This Week in the News…

Posted: November 22, 2000 at 1:00 am, Last Updated: November 30, -0001 at 12:00 am

Following are highlights of national news coverage George Mason received during the past week:

Friday, Nov. 17, USA Today

Candidates’ Actions Foreshadow Next Administration: Critics Say Neither Bush nor Gore Appears Ready to Take on Presidency

“Neither Bush nor Gore expected to be in this nerve-racking situation, enmeshed in an unprecedented legal and political struggle 10 days after election night. No one has any guideposts or modern-day precedents for how to behave. ‘All of a sudden, they’re under a lot of pressure they didn’t expect to be under,’ says James Pfiffner, a professor of government and public policy at George Mason University and author of The Strategic Presidency: Hitting the Ground Running. ‘But then, that’s the nature of the presidency. That’s what they’re paid for.'”

Saturday, Nov. 18, Associated Press Newswires

Judges Generally Reluctant to Wade into Election Cases

“Courts are especially reluctant to get involved in political issues, added George Mason University law professor Daniel Polsby. Otherwise, he said, people might ‘say the court’s just another political branch of the government. Courts need to protect their sense of apartness and legitimacy.'”

Sunday, Nov. 19, Boston Herald

Wild Political Ride Teaches Valuable Lessons

Nora Olgyay, a professor of art and visual technologies at George Mason University in Fairfax, Va., and expert in public information design, says the key is simplicity. ‘This is an opportunity to improve the ballot as a public information vehicle,’ she said. ‘I have been voting for 30 years and yet I never knew you could return your ballot if you thought you’d made a mistake. Now, most people know. Design and accessibility issues are critical,’ she said. ‘Criteria for overall legibility and comprehension must be tested out on voters. The typography and the layout must be weighed–especially for the elderly or disabled. Sample ballots should be posted at the polls.”

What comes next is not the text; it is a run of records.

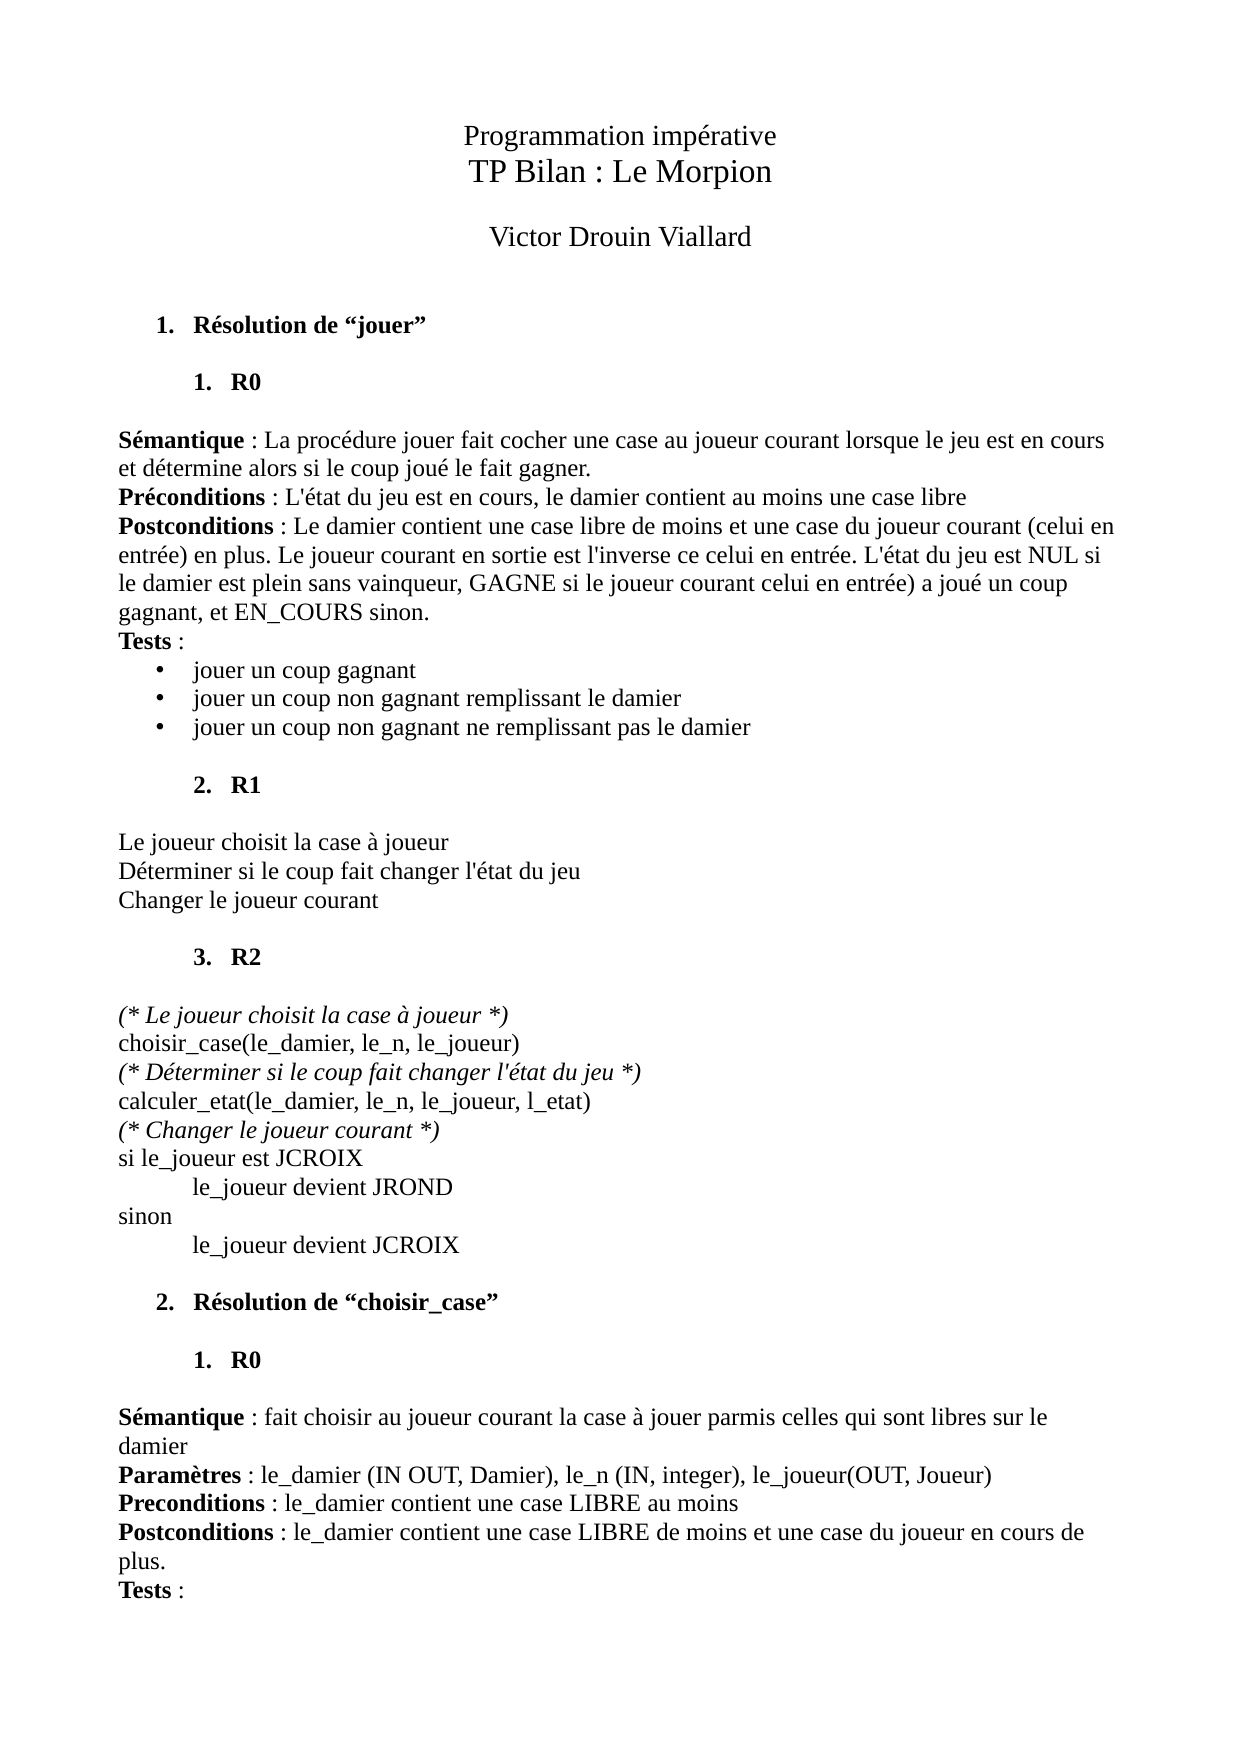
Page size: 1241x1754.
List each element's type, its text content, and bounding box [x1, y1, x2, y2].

text (* Le joueur choisit la case à joueur *) [118, 1000, 1122, 1028]
text Tests : [118, 1575, 1122, 1603]
text Le joueur choisit la case à joueur [118, 827, 1122, 856]
text Changer le joueur courant [118, 885, 1122, 913]
text Postconditions : Le damier contient une case libre de moins et une case du joueur courant (celui en entrée) en plus. Le joueur courant en sortie est l'inverse ce celui en entrée. L'état du jeu est NUL si le damier est plein sans vainqueur, GAGNE si le joueur courant celui en entrée) a joué un coup gagnant, et EN_COURS sinon. [118, 511, 1122, 626]
text calculer_etat(le_damier, le_n, le_joueur, l_etat) [118, 1086, 1122, 1115]
text (* Changer le joueur courant *) [118, 1115, 1122, 1143]
text TP Bilan : Le Morpion [118, 152, 1122, 190]
text Preconditions : le_damier contient une case LIBRE au moins [118, 1488, 1122, 1517]
text Victor Drouin Viallard [118, 219, 1122, 252]
text Programmation impérative [118, 118, 1122, 152]
list R2 [193, 942, 1122, 971]
text le_joueur devient JCROIX [118, 1230, 1122, 1258]
list R0 [193, 367, 1122, 396]
text Préconditions : L'état du jeu est en cours, le damier contient au moins une case libre [118, 482, 1122, 511]
text Sémantique : La procédure jouer fait cocher une case au joueur courant lorsque le jeu est en cours et détermine alors si le coup joué le fait gagner. [118, 425, 1122, 482]
text (* Déterminer si le coup fait changer l'état du jeu *) [118, 1057, 1122, 1086]
list R1 [193, 770, 1122, 798]
text choisir_case(le_damier, le_n, le_joueur) [118, 1028, 1122, 1057]
text Déterminer si le coup fait changer l'état du jeu [118, 856, 1122, 885]
list R0 [193, 1345, 1122, 1373]
text Postconditions : le_damier contient une case LIBRE de moins et une case du joueur en cours de plus. [118, 1517, 1122, 1575]
text Paramètres : le_damier (IN OUT, Damier), le_n (IN, integer), le_joueur(OUT, Joueur) [118, 1460, 1122, 1488]
text Tests : [118, 626, 1122, 655]
text le_joueur devient JROND [118, 1172, 1122, 1201]
text si le_joueur est JCROIX [118, 1143, 1122, 1172]
list jouer un coup non gagnant ne remplissant pas le damier [156, 712, 1122, 741]
list Résolution de “jouer” [156, 310, 1122, 338]
text sinon [118, 1201, 1122, 1230]
text Sémantique : fait choisir au joueur courant la case à jouer parmis celles qui sont libres sur le damier [118, 1402, 1122, 1460]
list jouer un coup gagnant [156, 655, 1122, 683]
list jouer un coup non gagnant remplissant le damier [156, 683, 1122, 712]
list Résolution de “choisir_case” [156, 1287, 1122, 1316]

Monday, Nov. 20, Time Magazine

Election 2000: What We’ll Remember–Great Deeds or Unkept Promises?

Roger Wilkins, Civil rights activist and professor at George Mason University: “The story will be one of lost opportunities. [Bill Clinton’s] political values, except when he was in trouble, were good ones. They were humane; they were decent. He promised to give us a government that looked like America, and he did that. But around him, it was just a group of white guys. So when it got down to the nitty-gritty, the people in the room did not look like America; they looked like the Hoover Administration. He obviously enjoys being around black people and has a real empathy for black people, more so than almost any other white politician I’ve ever seen. He’s got the culture down; it’s not phony. But sometimes his racial program was lousy.”

Monday, Nov. 20, CNNfn

Before Hours

William Lash, professor of economics and law at George Mason University: “The public is reaching electoral fatigue. They are sick of the story. They want it to wrap up. The next one to run to the courthouse is probably going to be viewed as a loser either politically or legally. Again, the markets are also–they’re concerned but they know there’s not a Constitutional crisis. There will be a president on time. There will be a transition. And, again, markets tend to respond favorably to a form of gridlock.”